Quite bizarrely, the leg’s grave became a tourist attraction which soon began attracting dignitaries from all over Europe, including royalty like the Prince of Orange and the King of Prussia. Because Monsieur Paris charged people for entry, the business of admitting visitors to this strange shrine to Uxbridge’s leg soon became quite lucrative.

A Highlander, Black Watch attending a General of Hussars, possibly Lord Uxbridge
A Highlander, Black Watch attending a General of Hussars, possibly Lord Uxbridge

In 1878, the remains of the leg caused a bit of a diplomatic spat between France and England. Lord Uxbridge’s son visited the house of Monsieur Paris in 1878 and was shocked to find the shattered bones of his father’s leg openly displayed. Apparently, they had been exposed after a severe storm.

After the British government complained, the Belgian ambassador asked the Paris family to return the bones to Uxbridge’s family. The Paris family responded by saying that they would only do so if the Uxbridge family paid for the bones, at a rather hefty price.

To avoid an international incident, the Belgian Minister of Justice ordered the Paris family to rebury the bones, at least. While the family grudgingly removed the bones from display, they didn’t actually bury them.

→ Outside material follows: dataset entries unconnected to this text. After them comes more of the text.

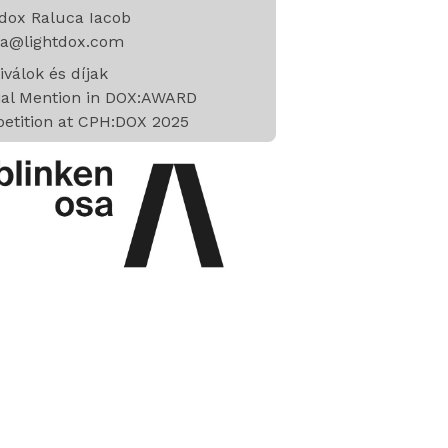
dox Raluca Iacob
ca@lightdox.com
iválok és díjak
ial Mention in DOX:AWARD
etition at CPH:DOX 2025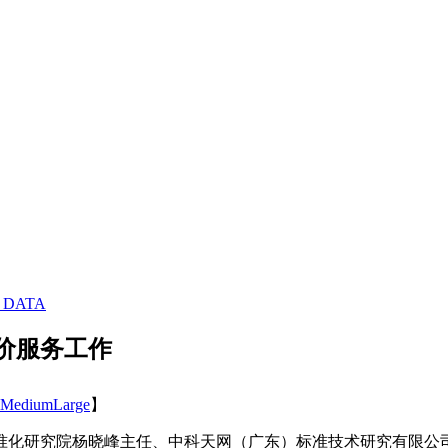
 DATA
价服务工作
Medium
Large
】
市标准化研究院杨晓峰主任、中科天网（广东）标准技术研究有限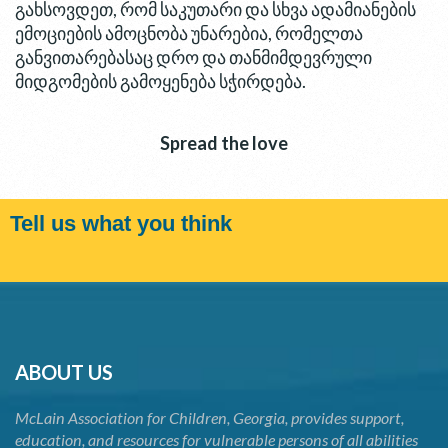
გახსოვდეთ, რომ საკუთარი და სხვა ადამიანების
ემოციების ამოცნობა უნარებია, რომელთა
განვითარებასაც დრო და თანმიმდევრული
მიდგომების გამოყენება სჭირდება.
Spread the love
Tell us what you think
ABOUT US
McLain Association for Children, Georgia, provides support,
education, and resources for vulnerable persons of all abilities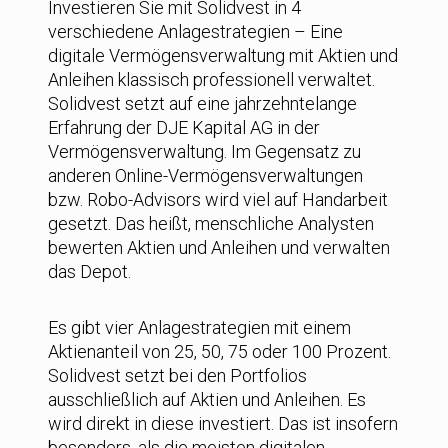
Investieren Sie mit Solidvest in 4
verschiedene Anlagestrategien – Eine
digitale Vermögensverwaltung mit Aktien und
Anleihen klassisch professionell verwaltet.
Solidvest setzt auf eine jahrzehntelange
Erfahrung der DJE Kapital AG in der
Vermögensverwaltung. Im Gegensatz zu
anderen Online-Vermögensverwaltungen
bzw. Robo-Advisors wird viel auf Handarbeit
gesetzt. Das heißt, menschliche Analysten
bewerten Aktien und Anleihen und verwalten
das Depot.
Es gibt vier Anlagestrategien mit einem
Aktienanteil von 25, 50, 75 oder 100 Prozent.
Solidvest setzt bei den Portfolios
ausschließlich auf Aktien und Anleihen. Es
wird direkt in diese investiert. Das ist insofern
besonders, als die meisten digitalen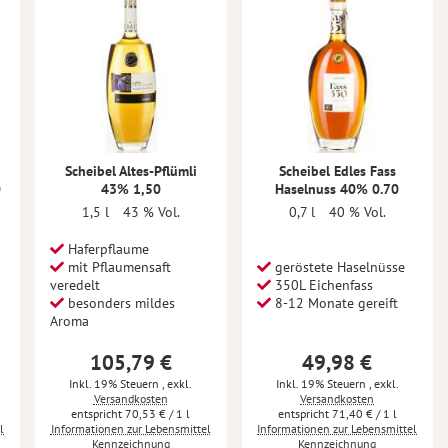
Scheibel Altes-Pflümli
Scheibel Edles Fass
0
43% 1,50
Haselnuss 40% 0.70
1,5 l
43 % Vol.
0,7 l
40 % Vol.
Haferpflaume
mit Pflaumensaft
geröstete Haselnüsse
veredelt
350L Eichenfass
besonders mildes
8-12 Monate gereift
Aroma
105,79 €
49,98 €
Inkl. 19% Steuern
,
exkl.
Inkl. 19% Steuern
,
exkl.
Versandkosten
Versandkosten
70,53 €
/ 1 l
71,40 €
/ 1 l
l
Informationen zur Lebensmittel
Informationen zur Lebensmittel
Kennzeichnung
Kennzeichnung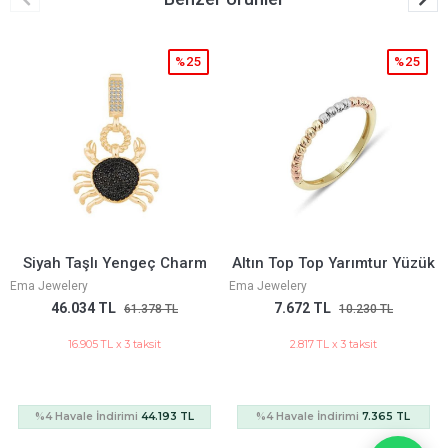
5
%25
%25
rm
Altın Top Top Yarımtur Yüzük
9 Mm Z Kalemli Gurmet Kol
Ema Jewelery
Ema Jewelery
7.672 TL
209.245 TL
10.230 TL
278.993 TL
2.817 TL x 3 taksit
76.842 TL x 3 taksit
%4 Havale İndirimi
7.365 TL
%4 Havale
200.875
İndirimi
TL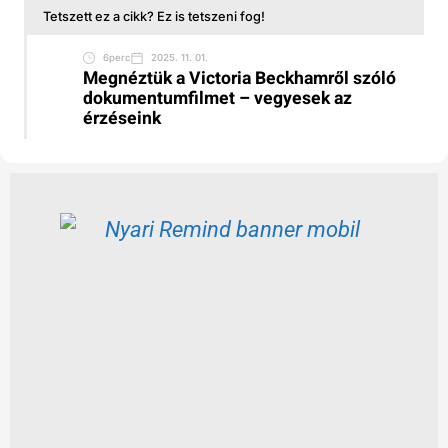
Tetszett ez a cikk? Ez is tetszeni fog!
6perc
2025. 11. 01.
Megnéztük a Victoria Beckhamről szóló
dokumentumfilmet – vegyesek az
érzéseink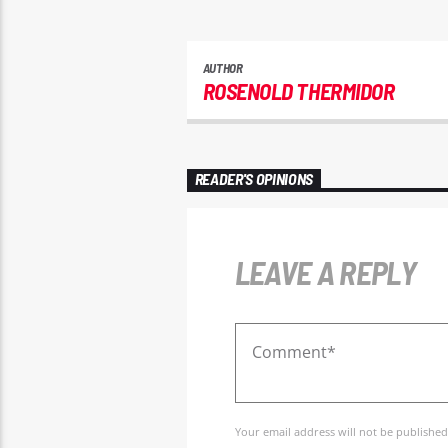
AUTHOR
ROSENOLD THERMIDOR
READER'S OPINIONS
LEAVE A REPLY
Your email address will not be published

The Duke of Wellington, by Thomas Lawrence. Painted c. 1815–16, after the Battle of Waterloo.
The Duke of Wellington, by Thomas Lawrence. Painted c. 1815–16, after the Battle of Waterloo.

After Monsieur Paris’s heir passed away in 1935, his widow found the bones hidden away in his study. Horrified, she incinerated them in the house’s furnace.

Thus ended the strange story of Lord Uxbridge’s leg. As for the man to whom the leg had once belonged, Uxbridge is reported to have used the phrase “one foot in the grave” fairly often throughout the rest of his life when asked about his health.

The loss of his leg didn’t slow him down in the slightest. He received one of the first ever articulated prosthetic limbs, which was made from wood, leather, and springs, and which was attached to his stirrup to allow him to continue to ride horses.

Read another story from us: A Most Terrifying Sight: The Royal Scots Greys and the Battle of Waterloo

Lord Uxbridge went on to become a Knight of the Garter as well as a Field Marshal in the British Army. He was offered £1,200 a year as compensation for the loss of his leg, but in characteristic fashion, cheerfully refused this offer.

He lived a long and eventful life until the ripe old age of 85.